| Your assignment |
Extract the records below word for word and ignore the images.

<<<<

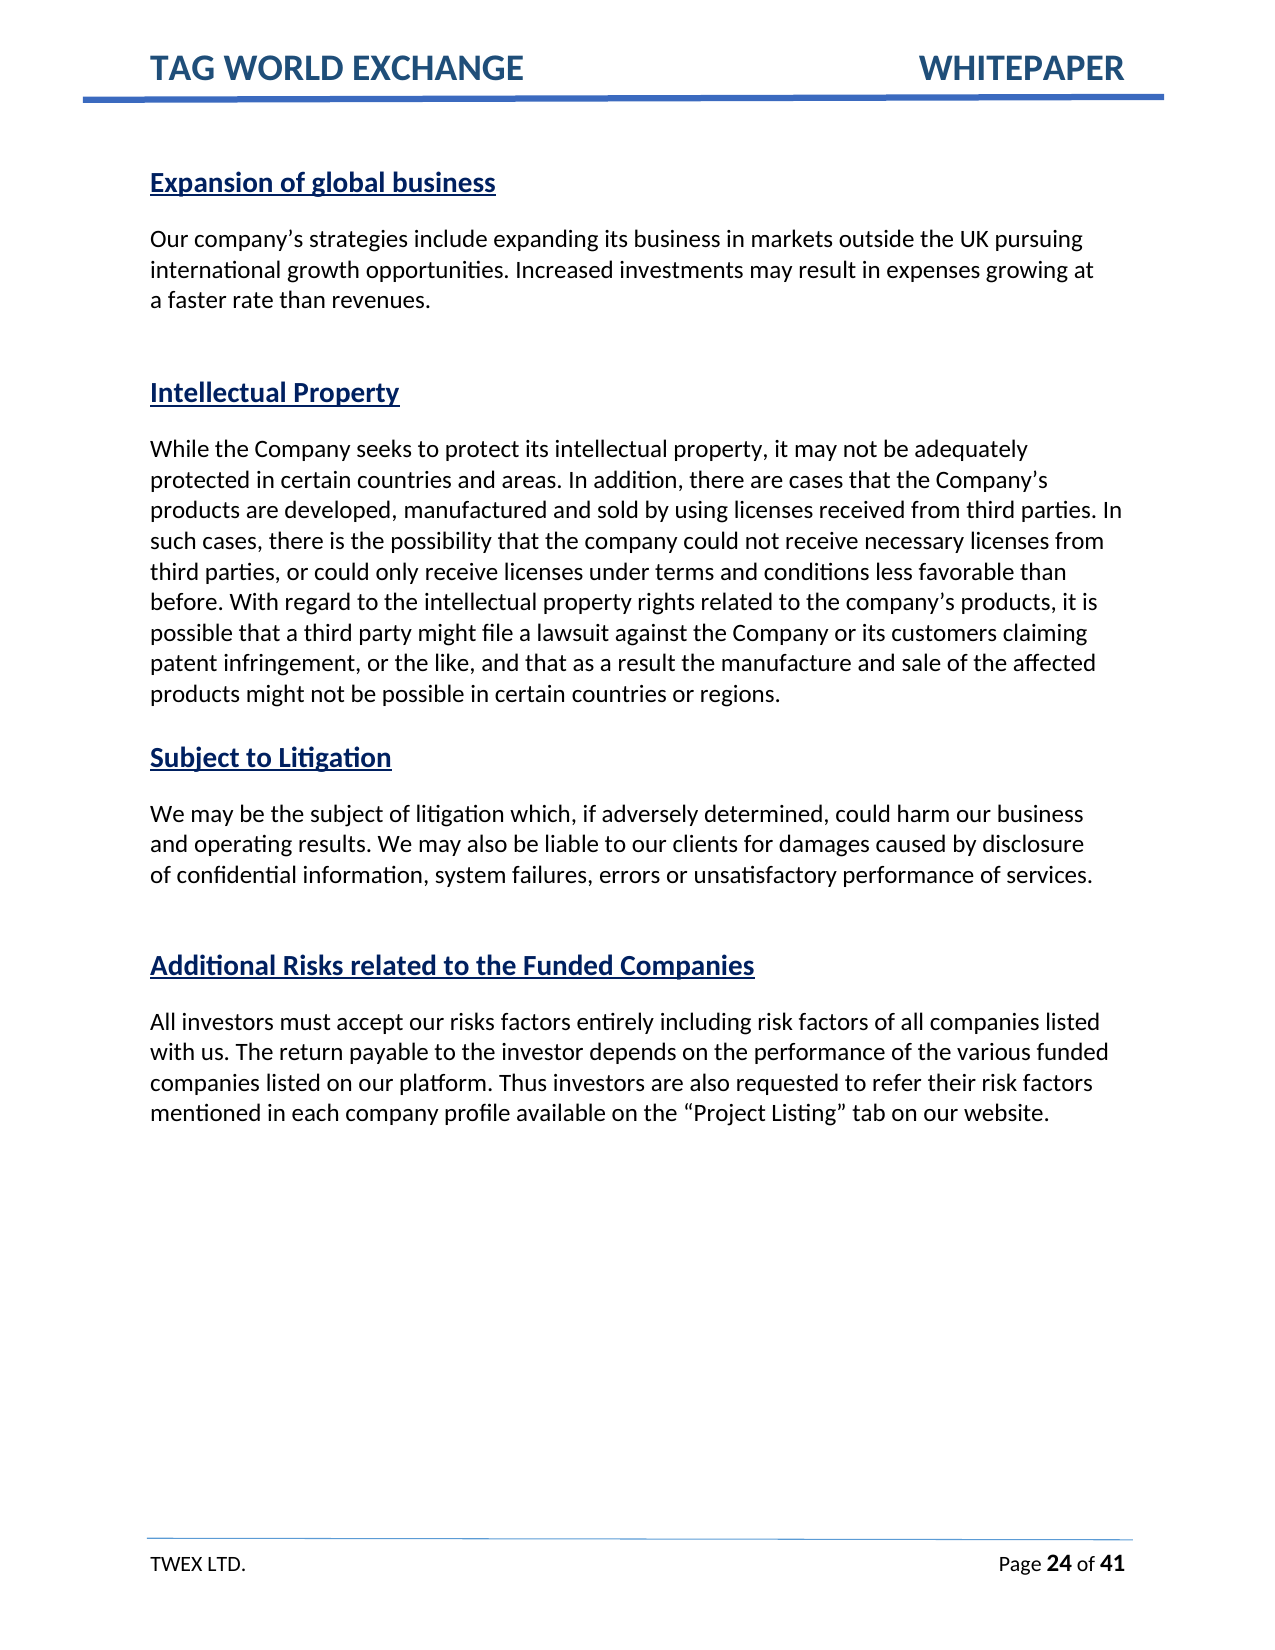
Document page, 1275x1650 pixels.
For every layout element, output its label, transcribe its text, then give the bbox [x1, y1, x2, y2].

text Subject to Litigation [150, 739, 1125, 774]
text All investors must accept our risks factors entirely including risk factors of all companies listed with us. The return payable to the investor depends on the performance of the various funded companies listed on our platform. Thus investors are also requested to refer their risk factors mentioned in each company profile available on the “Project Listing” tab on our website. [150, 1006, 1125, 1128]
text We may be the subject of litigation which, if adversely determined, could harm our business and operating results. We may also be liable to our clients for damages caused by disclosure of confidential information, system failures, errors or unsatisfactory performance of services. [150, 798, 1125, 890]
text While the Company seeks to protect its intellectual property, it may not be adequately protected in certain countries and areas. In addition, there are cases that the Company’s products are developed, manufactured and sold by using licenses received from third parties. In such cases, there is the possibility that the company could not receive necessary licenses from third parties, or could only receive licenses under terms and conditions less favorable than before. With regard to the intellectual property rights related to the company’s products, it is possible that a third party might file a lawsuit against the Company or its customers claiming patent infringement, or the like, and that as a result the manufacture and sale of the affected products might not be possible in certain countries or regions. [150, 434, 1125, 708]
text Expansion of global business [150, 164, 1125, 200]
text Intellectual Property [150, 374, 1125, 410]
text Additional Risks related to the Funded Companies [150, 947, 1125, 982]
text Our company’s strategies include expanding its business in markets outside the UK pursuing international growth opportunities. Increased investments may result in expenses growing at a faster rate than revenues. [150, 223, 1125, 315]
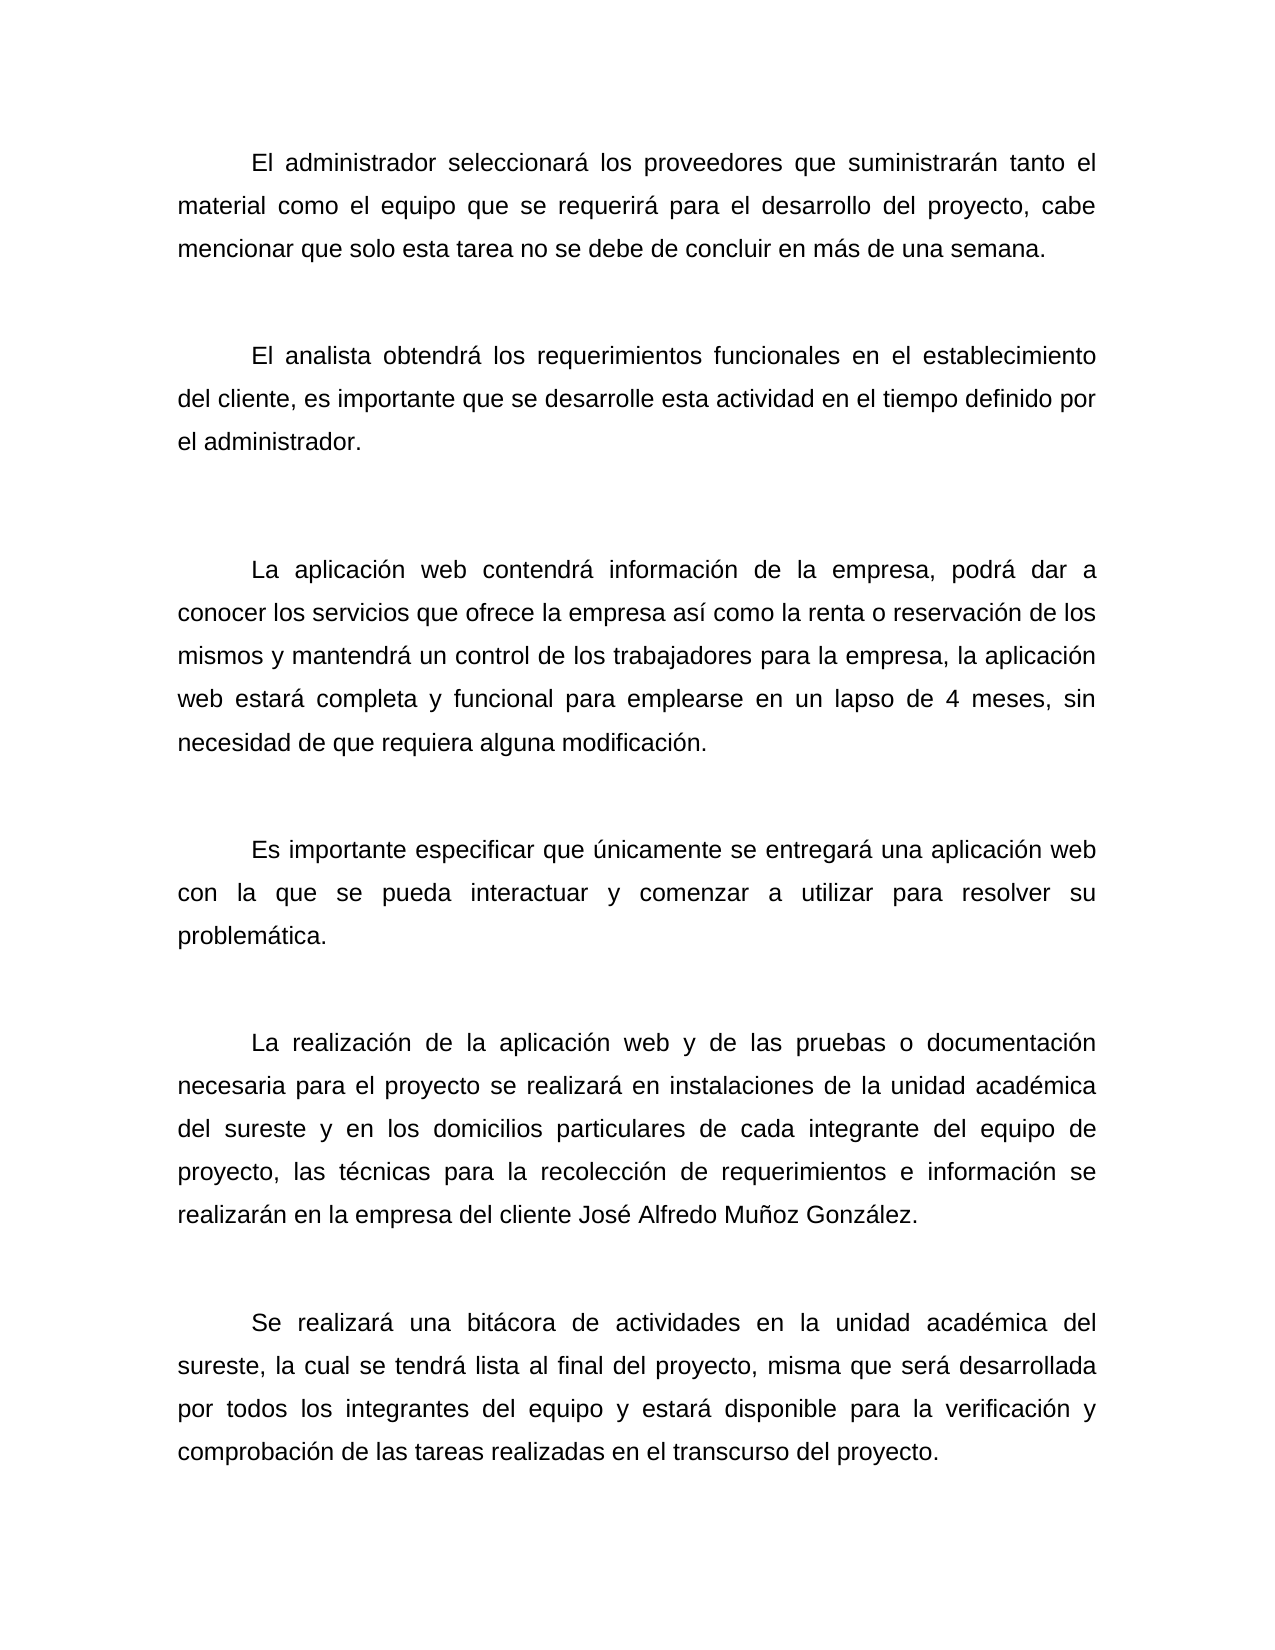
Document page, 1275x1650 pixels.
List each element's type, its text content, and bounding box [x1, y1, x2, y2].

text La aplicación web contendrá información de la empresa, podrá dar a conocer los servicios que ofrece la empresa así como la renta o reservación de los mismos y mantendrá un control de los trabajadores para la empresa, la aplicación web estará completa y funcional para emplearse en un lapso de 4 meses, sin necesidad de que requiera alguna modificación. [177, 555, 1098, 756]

>>>>

| Exercise output |
Document page, 1275x1650 pixels.
For every layout element, output its label, transcribe its text, then give the bbox [x1, y1, x2, y2].

text Subject to Litigation [150, 739, 1125, 774]
text All investors must accept our risks factors entirely including risk factors of all companies listed with us. The return payable to the investor depends on the performance of the various funded companies listed on our platform. Thus investors are also requested to refer their risk factors mentioned in each company profile available on the “Project Listing” tab on our website. [150, 1006, 1125, 1128]
text We may be the subject of litigation which, if adversely determined, could harm our business and operating results. We may also be liable to our clients for damages caused by disclosure of confidential information, system failures, errors or unsatisfactory performance of services. [150, 798, 1125, 890]
text While the Company seeks to protect its intellectual property, it may not be adequately protected in certain countries and areas. In addition, there are cases that the Company’s products are developed, manufactured and sold by using licenses received from third parties. In such cases, there is the possibility that the company could not receive necessary licenses from third parties, or could only receive licenses under terms and conditions less favorable than before. With regard to the intellectual property rights related to the company’s products, it is possible that a third party might file a lawsuit against the Company or its customers claiming patent infringement, or the like, and that as a result the manufacture and sale of the affected products might not be possible in certain countries or regions. [150, 434, 1125, 708]
text Expansion of global business [150, 164, 1125, 200]
text Intellectual Property [150, 374, 1125, 410]
text Additional Risks related to the Funded Companies [150, 947, 1125, 982]
text Our company’s strategies include expanding its business in markets outside the UK pursuing international growth opportunities. Increased investments may result in expenses growing at a faster rate than revenues. [150, 223, 1125, 315]
Document page, 1275x1650 pixels.
List each element's type, its text content, and bounding box [x1, y1, x2, y2].

text La aplicación web contendrá información de la empresa, podrá dar a conocer los servicios que ofrece la empresa así como la renta o reservación de los mismos y mantendrá un control de los trabajadores para la empresa, la aplicación web estará completa y funcional para emplearse en un lapso de 4 meses, sin necesidad de que requiera alguna modificación. [177, 555, 1098, 756]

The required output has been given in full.